(222) Barangsiapa yang dapat menahan kemarahannya
yang telah memuncak seperti menahan kereta yang sedang melaju,
ia patut disebut sais sejati.
Sedangkan sais lainnya hanya sebagai pemegang tali kendali belaka.
----------------------------------------------------------------------------------------------
Suatu ketika, seorang bhikkhu dari Alavi hendak membangun sebuah vihara untuk dirinya sendiri, dan ia pun mulai menebang sebatang pohon. Dewa yang mendiami pohon tersebut (Rukkha Deva), mencoba untuk mencegahnya dengan alasan bahwa ia dan bayinya tak tahu kemana lagi harus tinggal.
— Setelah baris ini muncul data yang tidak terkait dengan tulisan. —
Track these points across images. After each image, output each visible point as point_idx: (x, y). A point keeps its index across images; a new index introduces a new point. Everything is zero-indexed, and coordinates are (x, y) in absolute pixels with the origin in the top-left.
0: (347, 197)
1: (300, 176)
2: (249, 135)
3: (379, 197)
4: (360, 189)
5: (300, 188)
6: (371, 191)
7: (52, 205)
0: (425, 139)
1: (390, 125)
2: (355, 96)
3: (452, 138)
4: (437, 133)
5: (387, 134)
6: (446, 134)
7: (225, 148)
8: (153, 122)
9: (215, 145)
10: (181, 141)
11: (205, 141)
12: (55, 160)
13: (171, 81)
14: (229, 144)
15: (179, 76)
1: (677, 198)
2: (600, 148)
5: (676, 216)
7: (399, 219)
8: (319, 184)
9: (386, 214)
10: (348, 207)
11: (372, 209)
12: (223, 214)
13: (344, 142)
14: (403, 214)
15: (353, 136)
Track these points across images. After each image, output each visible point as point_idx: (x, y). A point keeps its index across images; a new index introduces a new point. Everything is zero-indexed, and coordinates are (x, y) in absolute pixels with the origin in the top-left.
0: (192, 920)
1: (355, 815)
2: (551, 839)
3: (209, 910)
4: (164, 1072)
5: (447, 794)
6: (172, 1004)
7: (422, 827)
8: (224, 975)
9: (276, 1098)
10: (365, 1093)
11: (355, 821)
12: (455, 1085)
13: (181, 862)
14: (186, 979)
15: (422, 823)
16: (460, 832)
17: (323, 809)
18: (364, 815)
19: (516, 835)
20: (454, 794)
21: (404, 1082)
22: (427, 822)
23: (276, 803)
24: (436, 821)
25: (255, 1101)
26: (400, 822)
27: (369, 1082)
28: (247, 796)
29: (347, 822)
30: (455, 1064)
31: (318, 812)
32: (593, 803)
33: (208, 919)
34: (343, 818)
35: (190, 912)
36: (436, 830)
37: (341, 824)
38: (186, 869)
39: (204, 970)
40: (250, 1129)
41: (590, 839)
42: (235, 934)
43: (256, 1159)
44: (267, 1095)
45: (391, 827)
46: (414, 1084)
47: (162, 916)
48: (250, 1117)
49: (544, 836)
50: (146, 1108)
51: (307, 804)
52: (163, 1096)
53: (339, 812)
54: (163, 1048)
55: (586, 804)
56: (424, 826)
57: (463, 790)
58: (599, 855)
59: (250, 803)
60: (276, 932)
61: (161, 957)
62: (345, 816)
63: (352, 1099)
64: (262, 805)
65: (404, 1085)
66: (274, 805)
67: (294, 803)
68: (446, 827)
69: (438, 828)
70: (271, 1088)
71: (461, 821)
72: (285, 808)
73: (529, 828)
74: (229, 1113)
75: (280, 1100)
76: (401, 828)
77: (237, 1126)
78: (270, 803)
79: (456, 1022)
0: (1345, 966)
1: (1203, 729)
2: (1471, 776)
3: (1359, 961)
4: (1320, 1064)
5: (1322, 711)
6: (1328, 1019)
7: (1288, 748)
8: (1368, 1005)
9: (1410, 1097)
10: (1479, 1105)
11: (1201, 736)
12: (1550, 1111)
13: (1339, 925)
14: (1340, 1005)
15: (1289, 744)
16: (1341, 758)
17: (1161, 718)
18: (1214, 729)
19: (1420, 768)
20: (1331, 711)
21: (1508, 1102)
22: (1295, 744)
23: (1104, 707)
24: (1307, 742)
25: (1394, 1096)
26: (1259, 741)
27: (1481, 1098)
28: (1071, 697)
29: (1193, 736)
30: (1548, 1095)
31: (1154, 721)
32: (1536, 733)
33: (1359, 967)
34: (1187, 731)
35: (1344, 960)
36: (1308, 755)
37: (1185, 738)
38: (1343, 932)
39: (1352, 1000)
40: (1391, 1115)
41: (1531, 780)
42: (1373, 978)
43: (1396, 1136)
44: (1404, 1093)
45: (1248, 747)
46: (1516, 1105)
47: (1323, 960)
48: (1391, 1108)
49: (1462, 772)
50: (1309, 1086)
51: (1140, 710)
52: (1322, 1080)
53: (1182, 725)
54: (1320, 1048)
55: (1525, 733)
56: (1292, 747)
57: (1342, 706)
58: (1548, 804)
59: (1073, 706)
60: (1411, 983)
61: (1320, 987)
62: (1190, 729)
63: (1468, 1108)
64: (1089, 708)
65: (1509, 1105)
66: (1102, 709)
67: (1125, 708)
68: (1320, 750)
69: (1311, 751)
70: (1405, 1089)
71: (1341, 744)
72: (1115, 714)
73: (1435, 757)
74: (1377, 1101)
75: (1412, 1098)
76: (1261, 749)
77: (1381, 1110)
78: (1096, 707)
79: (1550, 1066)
Gagal menghentikan perbuatan sang bhikkhu, kemudian dewa itu meletakkan anaknya pada sebuah dahan, berharap bahwa hal itu akan membuat sang bhikkhu berhenti menebang. Namun, bhikkhu tersebut terlanjur mengayunkan kapaknya dan ia tidak dapat menghentikannya seketika, dan tanpa sengaja memotong lengan anak tersebut. Melihat bayinya terluka, sang ibu menjadi marah dan bermaksud membunuh bhikkhu tersebut. Ketika ia mulai mengangkat kedua tangannya untuk menyerang, tiba-tiba ia berhenti dan berpikir, "Bila aku membunuh seorang bhikkhu, berarti aku membunuh seseorang yang menjalankan peraturan moral (sila). Hal ini akan membuat aku menderita di alam neraka (niraya). Dewa pohon lainnya akan meniru apa yang kuperbuat, dan semakin banyak bhikkhu akan terbunuh. Tetapi bhikkhu ini pasti memiliki guru. Aku harus menemui gurunya."
Kemudian ia pergi menghadap Sang Buddha. Sambil menangis ia menceritakan semua yang telah menimpanya. Kepadanya, Sang Buddha berkata, "O Rukkha Deva, kau telah berhasil baik mengendalikan dirimu sendiri."
Kemudian Sang Buddha membabarkan syair berikut :
"Yo ve uppatitaṃ kodhaṃ rathaṃ bhantaṃ va dhāraye
tam ahaṃ sārathiṃ brūmi, rasmiggāho itaro jano."
Ia yang dapat menahan kemarahannya yang telah memuncak
seperti menahan kereta yang sedang melaju,
ia patut disebut sais sejati.
Sedangkan sais lainnya hanya sebagai pemegang tali kendali belaka.
Pada saat khotbah Dhamma itu berakhir, Rukkha Deva mencapai tingkat kesucian sotapatti dan ia pun diperbolehkan mendiami sebatang pohon di dekat kamar harum (Gandha Kuti) Sang Buddha. Semenjak kejadian itu, Sang Buddha melarang para bhikkhu menebangi tumbuh-tumbuhan seperti rumput, tanaman, semak belukar, dan pepohonan.